= National Center for Hearing Assessment and Management =

The National Center for Hearing Assessment and Management (NCHAM) was founded in 1990 at Utah State University in Logan, Utah.

==Contributions==
===Newborn Hearing Screening===
From 1988 to 1993, NCHAM conducted the first large-scale clinical trial of universal newborn hearing screening known as the Rhode Island Hearing Assessment Project. Results of this trial were focused on a variety of subjects that were included in the 1993 decision of the National Institutes of Health (NIH) that all newborns should be screened for hearing loss. From 1993 to 1996, NCHAM directed a National Consortium for Newborn Hearing Screening that resulted in over 100 hospitals in 10 states implementing newborn hearing screening programs.
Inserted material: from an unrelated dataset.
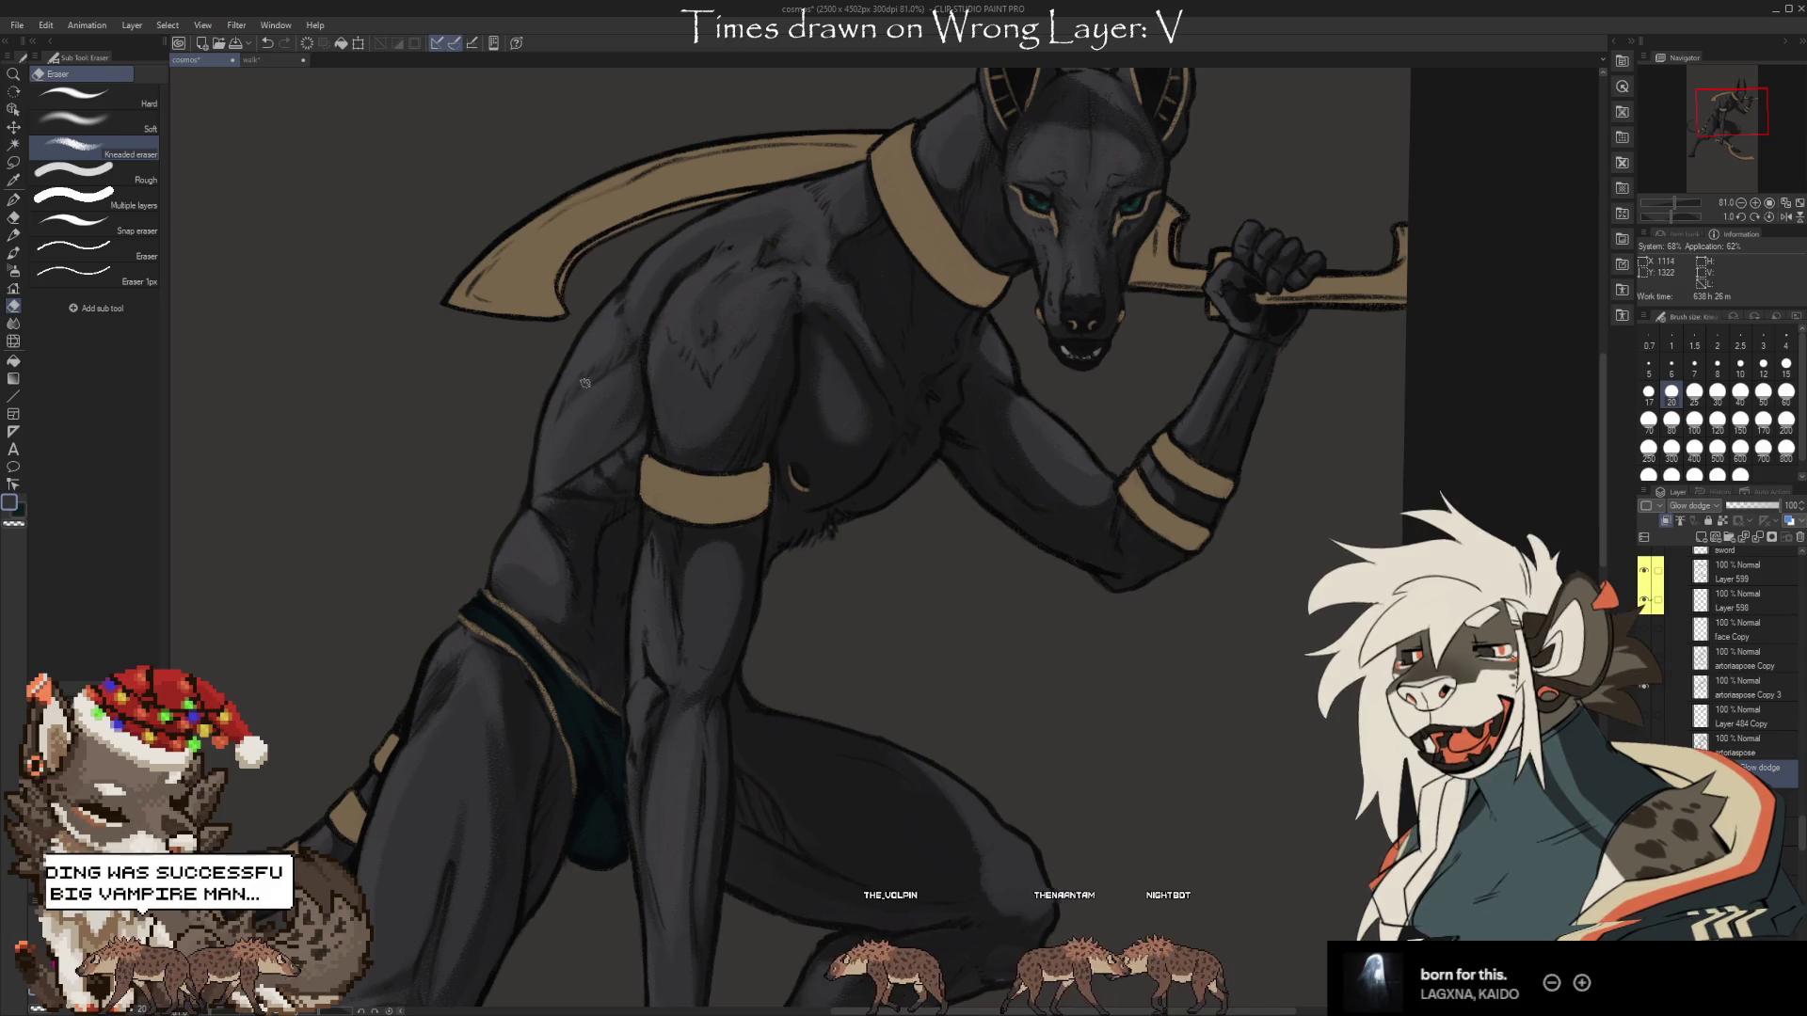
drag(649, 393, 739, 323)
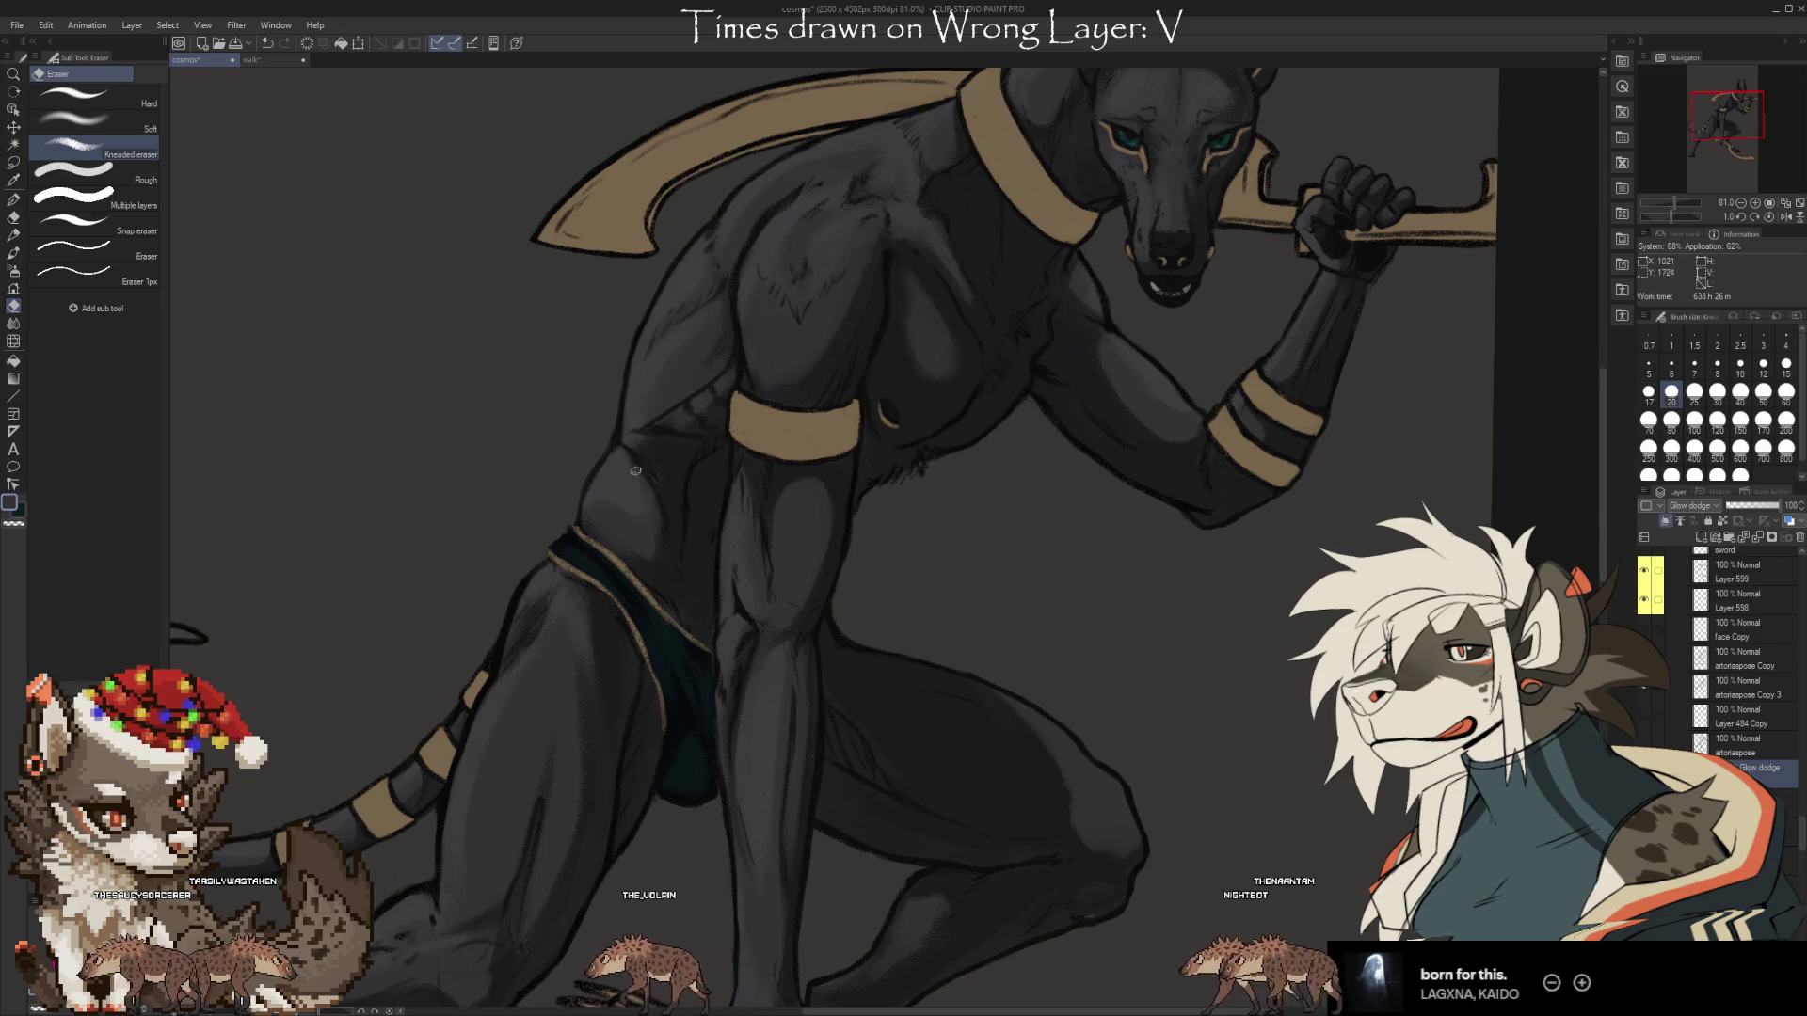
key(b)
From 1996 to 2000, NCHAM staff worked with newborn hearing screening programs in 35 states and provided direct assistance to over 200 hospitals in establishing Early Hearing Detection and Intervention (EHDI) programs. Since April 1, 2000, NCHAM has served as the National Technical Assistance System for EHDI programs and with support from the Maternal and Child Health Bureau, NCHAM has worked with every State and Territorial EHDI program, as well as other professional, governmental, and advocacy groups to expand and improve EHDI programs worldwide.